Llevo casi una vida entera luchando contra el machismo. Después de los tantos padecimientos que me hizo sufrir, me esmero en detectar su vasto arsenal de prejuicios, su ejército de estereotipos, su rústica fijación de roles. Para el hombre, la toma de iniciativas, la intrínseca desenvoltura, la reciedumbre y el ser siempre sujeto activo, el deber de parar la olla, la prohibición de la debilidad (so pena de mariconerismo). Para la mujer, la casa y los hijos, la pasividad casi inerte, el quedar siempre a merced, el verse una y otra vez afectada sin poder nunca afectar. Somos legión los perjudicados por este reparto de papeles, aunque son legión también aquellos a quienes les sienta.
Es de imaginarse, por ende, la mala sangre que me estuve haciendo en estos días. Pues en nombre de una causa sin dudas inapelable (el rechazo de esas violencias cuya aberrante culminación son los femicidios) brillaron por su presencia los más burdos lugares comunes del repertorio del patriarcado.

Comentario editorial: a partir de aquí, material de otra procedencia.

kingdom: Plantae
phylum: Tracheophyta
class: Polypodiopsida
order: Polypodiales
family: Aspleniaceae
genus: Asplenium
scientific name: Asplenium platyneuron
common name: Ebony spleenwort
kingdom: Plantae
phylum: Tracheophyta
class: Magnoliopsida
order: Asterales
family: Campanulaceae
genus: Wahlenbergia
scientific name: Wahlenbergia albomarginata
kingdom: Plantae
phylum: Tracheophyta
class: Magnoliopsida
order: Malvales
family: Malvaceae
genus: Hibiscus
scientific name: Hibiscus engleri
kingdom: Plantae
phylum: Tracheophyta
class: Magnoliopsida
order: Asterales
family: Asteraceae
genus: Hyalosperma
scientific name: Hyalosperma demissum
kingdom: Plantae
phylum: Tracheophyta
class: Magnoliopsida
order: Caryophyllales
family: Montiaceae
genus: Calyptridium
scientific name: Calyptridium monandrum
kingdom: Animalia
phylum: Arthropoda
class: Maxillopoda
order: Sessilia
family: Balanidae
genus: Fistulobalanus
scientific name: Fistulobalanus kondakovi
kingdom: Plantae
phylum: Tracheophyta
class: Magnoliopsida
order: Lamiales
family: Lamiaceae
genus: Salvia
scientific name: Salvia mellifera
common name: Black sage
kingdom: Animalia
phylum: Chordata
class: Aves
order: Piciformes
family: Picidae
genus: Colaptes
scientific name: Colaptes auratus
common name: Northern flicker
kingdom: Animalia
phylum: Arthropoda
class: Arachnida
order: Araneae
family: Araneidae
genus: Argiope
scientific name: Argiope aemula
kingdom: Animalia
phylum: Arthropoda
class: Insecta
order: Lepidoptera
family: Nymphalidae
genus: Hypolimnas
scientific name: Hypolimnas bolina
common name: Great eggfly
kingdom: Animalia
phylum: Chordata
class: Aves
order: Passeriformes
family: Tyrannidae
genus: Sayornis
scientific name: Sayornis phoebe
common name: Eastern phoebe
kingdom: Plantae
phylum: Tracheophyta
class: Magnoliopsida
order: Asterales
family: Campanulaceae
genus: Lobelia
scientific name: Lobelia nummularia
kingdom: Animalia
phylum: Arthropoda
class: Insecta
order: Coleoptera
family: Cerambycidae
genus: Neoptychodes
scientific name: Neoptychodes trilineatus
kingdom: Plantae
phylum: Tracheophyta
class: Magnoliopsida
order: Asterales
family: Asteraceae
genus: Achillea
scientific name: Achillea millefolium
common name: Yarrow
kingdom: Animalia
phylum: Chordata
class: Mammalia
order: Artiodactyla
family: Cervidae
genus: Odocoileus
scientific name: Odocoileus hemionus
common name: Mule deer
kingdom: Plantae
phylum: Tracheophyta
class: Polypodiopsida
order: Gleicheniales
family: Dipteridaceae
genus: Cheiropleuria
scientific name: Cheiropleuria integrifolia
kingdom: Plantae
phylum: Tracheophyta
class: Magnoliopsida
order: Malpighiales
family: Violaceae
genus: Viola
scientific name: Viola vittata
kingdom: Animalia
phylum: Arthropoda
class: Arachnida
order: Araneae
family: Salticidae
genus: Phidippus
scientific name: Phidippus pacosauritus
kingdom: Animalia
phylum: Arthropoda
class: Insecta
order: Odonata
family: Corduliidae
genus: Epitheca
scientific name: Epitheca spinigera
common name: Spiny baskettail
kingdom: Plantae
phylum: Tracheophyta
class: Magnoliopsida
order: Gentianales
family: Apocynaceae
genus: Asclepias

Y lo hicieron de la manera más artera: disfrazados de reivindicación de género, camuflados entre las consignas de lucha.
El progresismo ñoño y el conservadurismo confeso se reunieron una vez más para enarbolar con gran fervor lo que es estrictamente obvio y acallar o dejar a un lado lo que exige debates a fondo (la legalización del aborto, la feroz discriminación de género que impera en la justicia de familia, la impune violencia doméstica ejercida contra niños y niñas). Por suerte me encontré también con intervenciones como la de Albertina Carri, con un texto rabioso y agresivo que asume la propia violencia, o como la de Andrea D’Atri, con un texto publicado en Diario de Izquierda en el que pone la causa de la emancipación de las mujeres en un contexto de emancipación social general, y otros pocos más que me hicieron pensar que, pese a todo, el machismo se acabará alguna vez. Aunque siga hoy por hoy imperando justo ahí donde menos se piensa.